The run was a half marathon (just over 13 miles) and my plan was to do it at about a 7:45 min/mile pace. At the turnaround I was on schedule with 7:37 min/mile, a little fast but not surprising as in a race one has to constantly hold back on the throttle not to over-extend. I dialed back the speed for the next few miles to conserve energy. I always have a strong finish so my plan was to up the pace two miles from the end and then go flat out (Zone 5) for the last mile.
I followed my plan an upped the pace and then went absolutely flat out for the last mile. When I reached the mile post I realized that I had made a huge mistake; instead of starting at mile 11 I had started at mile 10! For some idiotic reason I had thought there was only 12 miles to run, not 13+.
By this time I had done about 69 miles under my own steam. The last sprint had taken most of what I had left out of me so I jogged a bit and then did my best to make it to the finish line. Just to add insult to injury, it was mainly uphill. Ho hum. I eventually made it to the park and was smoked by a woman who passed me like a jackrabbit. At least she also passed a few others! I made it to the line and that was it. My final run time was 8:10 min/mile, which shows how badly I did on the last half. As it was, I was 86/478 in the run so I actually did better than my bike segment. However, even with that it is a race run that I will always remember! Especially that a half-marathon is 13+, not 12+!
Lis was there and I parked myelf on the ground to catch my breath. After a few minutes I recovered and it was fun to see the others finishing. My final time was 5:09:50. I finished 99/478, 16/38 in my 45-49 age group. That is a sign of how competive it is; I was in the top 20% of the race, but only the top 40% in my age group!
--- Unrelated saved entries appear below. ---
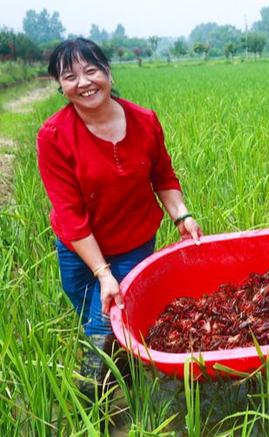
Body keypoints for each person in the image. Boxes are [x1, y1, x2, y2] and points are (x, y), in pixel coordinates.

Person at [37, 38, 202, 398]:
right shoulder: (54, 136)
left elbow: (164, 178)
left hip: (132, 245)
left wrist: (182, 216)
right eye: (70, 76)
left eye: (91, 70)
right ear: (61, 87)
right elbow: (69, 213)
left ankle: (93, 410)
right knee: (100, 323)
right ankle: (127, 375)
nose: (83, 82)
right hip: (78, 251)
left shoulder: (144, 121)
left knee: (101, 331)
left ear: (108, 72)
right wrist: (101, 271)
My splits were:
- Swim: 40:03 (2:05/100 metres)
- T1: 4:32
- Bike: 2:36:50 (34.5 km/h)
- T2: 1:36
- Run: 1:46:51 (5:02 min/km)
- Total: 5:08:38 – 99/478
In spite of the mistake in my run, I was very pleased with my race. I was aiming for less than 6 h, and to approach 5 h was better than I had hoped. The problem now is that I need to return next year and do it below 5 h!
These half-ironman races are very challenging, but I think one could only do a few each year without causing excessive damage to the body. In fact my coach Margie doesn’t do them at all, prefering the shorter Olympic distances.
It was then time to pack up the gear and head home, as less than 24 h later I was off to China. It was for business, but I took my bicycle since I was inaugurating an expressway with a 150 mile ride. But that’s another story.